Monday, June 18, 2012

Google Plus Is Quietly Making Gains


When I was talking Jack into blogging, I said, “I touch 200,000 people twice a week.”

He said, “How do you know?”

I said, “I counted.”

A month later, he told me a post had gone to a quarter of a million people. I said, “That’s nice.” I wasn’t going to take the bait. He was planning to tell me that he had counted.

My metrics are making a count when something major changes. Not weekly, not monthly, and often not annually.

Last week I saw one of my posts was retweeted, and following the link I got to see the Sales Lab Posts mobile display for the first time.

I thanked the tweeter who replied, would I retweet their stuff?

Nothing wrong with that. What’s the metric? Before I jump in, I want to know how much is enough.

Response? “World domination”

Say what? Well, that’s not coming from my twitter following!

Then I checked and saw I had close to ten times the following on Google Plus. Honest Officer, I have no idea how that happened.

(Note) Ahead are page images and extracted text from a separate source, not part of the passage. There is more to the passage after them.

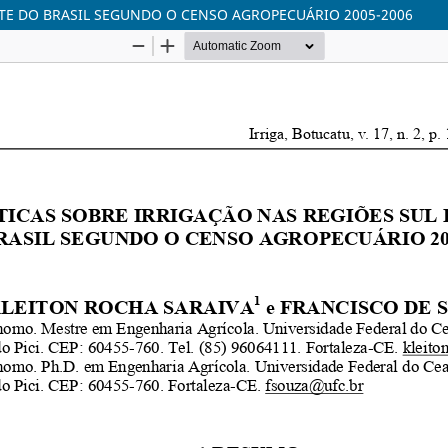
STE DO BRASIL SEGUNDO O CENSO AGROPECUÁRIO 2005-2006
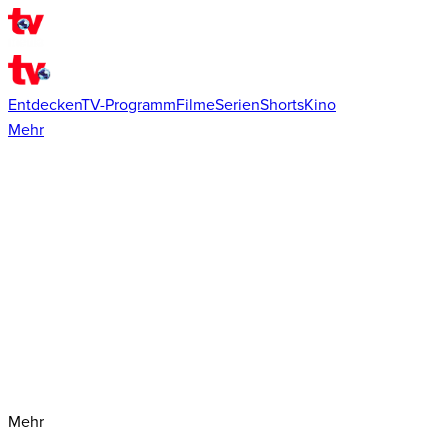
Entdecken
TV-Programm
Filme
Serien
Shorts
Kino
Mehr
Mehr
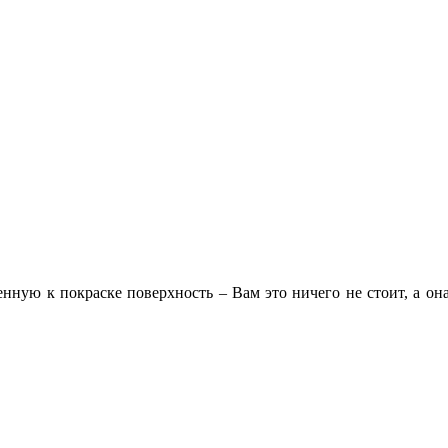
нную к покраске поверхность – Вам это ничего не стоит, а она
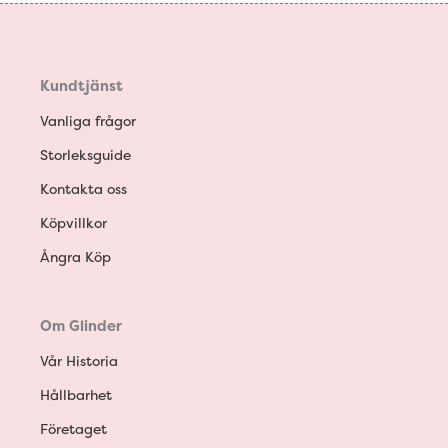
Kundtjänst
Vanliga frågor
Storleksguide
Kontakta oss
Köpvillkor
Ångra Köp
Om Glinder
Vår Historia
Hållbarhet
Företaget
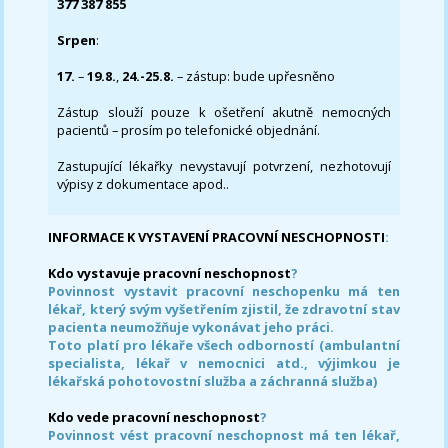
377 387 855
Srpen
:
17.
–
19.8.
,
24.-25.8.
– zástup: bude upřesněno
Zástup slouží pouze k ošetření akutně nemocných
pacientů – prosím po telefonické objednání.
Zastupující lékařky nevystavují potvrzení, nezhotovují
výpisy z dokumentace apod..
INFORMACE K VYSTAVENÍ PRACOVNÍ NESCHOPNOSTI
:
Kdo vystavuje pracovní neschopnost
?
Povinnost vystavit pracovní neschopenku má ten
lékař, který svým vyšetřením zjistil, že zdravotní stav
pacienta neumožňuje vykonávat jeho práci.
Toto platí pro lékaře všech odborností (ambulantní
specialista, lékař v nemocnici atd., výjimkou je
lékařská pohotovostní služba a záchranná služba)
Kdo vede pracovní neschopnost
?
Povinnost vést pracovní neschopnost má ten lékař,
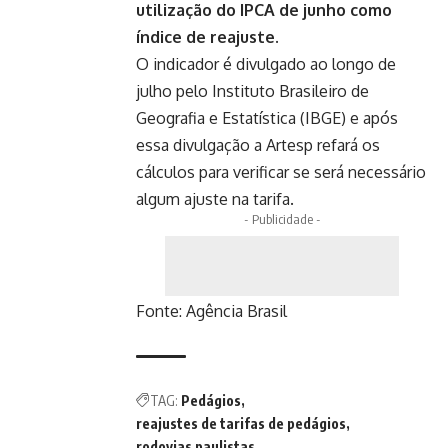
utilização do IPCA de junho como
índice de reajuste.
O indicador é divulgado ao longo de
julho pelo Instituto Brasileiro de
Geografia e Estatística (IBGE) e após
essa divulgação a Artesp refará os
cálculos para verificar se será necessário
algum ajuste na tarifa.
- Publicidade -
Fonte:
Agência Brasil
TAG:
Pedágios
reajustes de tarifas de pedágios
rodovias paulistas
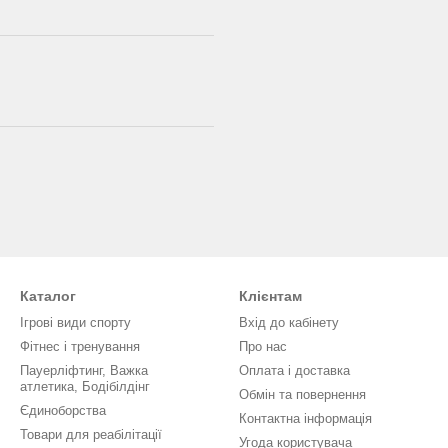
Каталог
Клієнтам
Ігрові види спорту
Вхід до кабінету
Фітнес і тренування
Про нас
Пауерліфтинг, Важка
Оплата і доставка
атлетика, Бодібілдінг
Обмін та повернення
Єдиноборства
Контактна інформація
Товари для реабілітації
Угода користувача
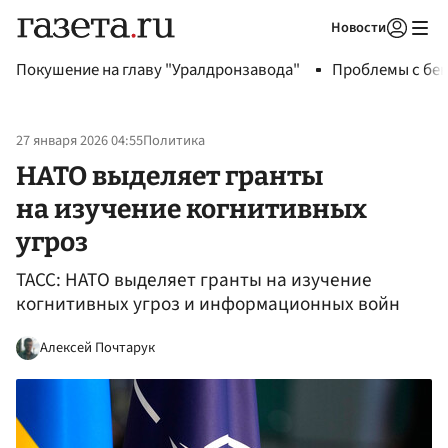
Новости
Авторизоваться
Покушение на главу "Уралдронзавода"
Проблемы с бен
27 января 2026 04:55
Политика
НАТО выделяет гранты
на изучение когнитивных
угроз
ТАСС: НАТО выделяет гранты на изучение
когнитивных угроз и информационных войн
Алексей Почтарук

I also prefer monitoring the incoming stream in Google Plus because I can see more of the posts without clicking on them. Twitter has an art form of attention grabbing headlines that are more interesting than the underlying posts.

I know my Plus followers. They have built some space with what they know, what interests them. My Twitter followers are often incomprehensible, although I suspect more than a few are followers of Charles Ponzi.

I have a sense of pressure that I’m wasting time when I read on the Internet. Turns out I am covering much more ground per minute, and having the search box right on the browser means I don’t have any research tasks waiting when I am done.

I can read a newspaper in 15 minutes. I cover much more ground reading the Plus stream or Reader.

We’ve noticed that there is a definite crewe saying, “I never see Google Plus. They’re not doing so well.” We’ve also noticed there is a 100% correlation with them not having a plus page.

The most common response from Plus users is that they had no great expectations of Google Plus, but it was easy to set up and they use stream, hangout, photos or whatever feature more than they had expected they would.

Google Plus is quietly making gains. How are you moving up?